By all the metrics available, it’s inaccurate for Obama to suggest opposition to abortion and gay marriage were the sole reasons Hispanic voters pulled the lever for Trump.
As The Federalist reported, same-sex matters were not listed in the top 10 important issues for Americans writ large going into Election Day. Furthermore, it was not a top-10 priority for Hispanic voters specifically, either. Rather, Hispanic voters were largely concerned — like most Americans — with the economy, health care, and the response to the COVID-19 pandemic.

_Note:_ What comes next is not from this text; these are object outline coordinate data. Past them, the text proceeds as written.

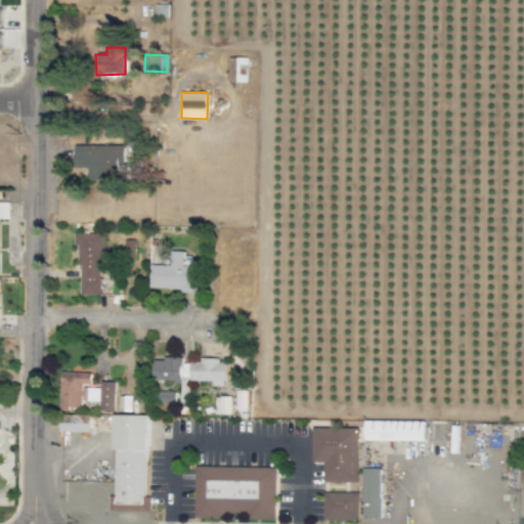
[(124,165),(123,144),(74,145),(75,168),(89,168),(89,180),(119,179),(119,165),(124,165)]
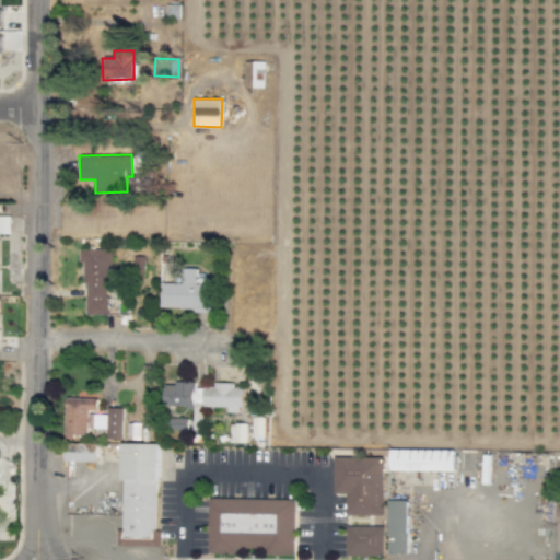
[(0,234),(10,234),(10,214),(0,213),(0,234)]
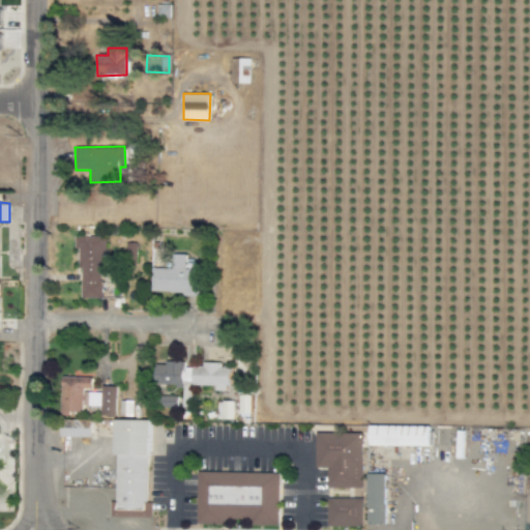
[(75,235),(75,248),(80,248),(81,297),(102,297),(102,235),(75,235)]
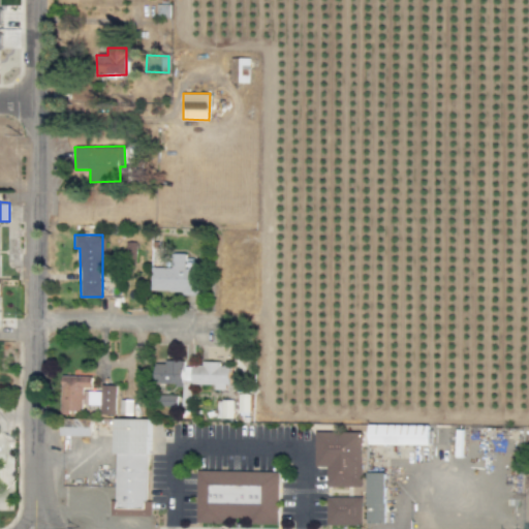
[(151,292),(197,292),(197,268),(185,268),(185,253),(172,253),(172,268),(151,268),(151,292)]
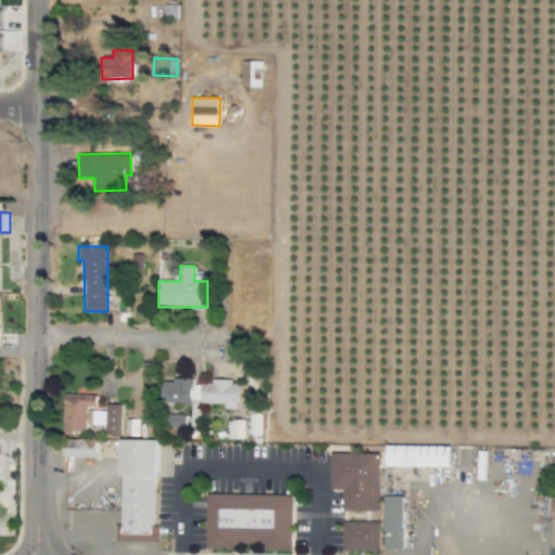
[(162,403),(192,404),(192,424),(201,424),(201,403),(224,404),(224,409),(240,410),(240,385),(231,385),(231,379),(210,379),(210,384),(193,384),(193,378),(163,378),(162,403)]
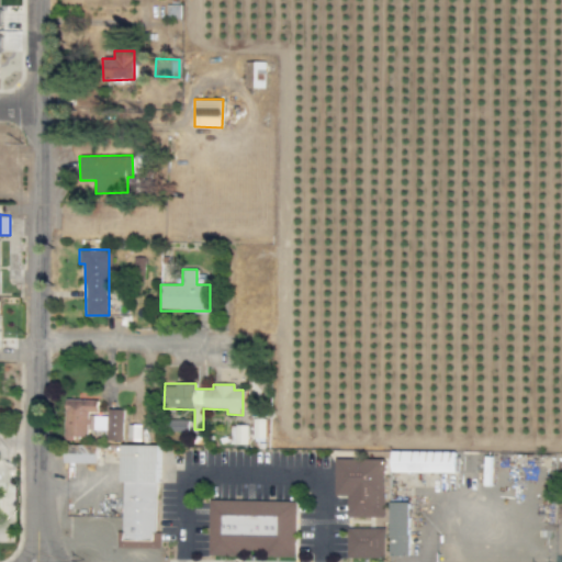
[(97,400),(65,398),(64,437),(88,438),(88,429),(107,430),(105,440),(121,440),(122,411),(97,411),(97,400)]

It’s also worth noting Trump has not spent much time at all discussing LGBT issues, nor has he expressed opposition at all to gay marriage. In fact, Trump is the first president to have entered office already supporting same-sex marriage rights. Additionally, Trump made history as the first commander-in-chief to appoint an openly gay person to serve as director of national intelligence. His campaign also held LGBT events.
And regarding immigration, Obama’s administration was responsible for the chain-link “cages” used to temporarily house illegal immigrants crossing the U.S.-Mexico border.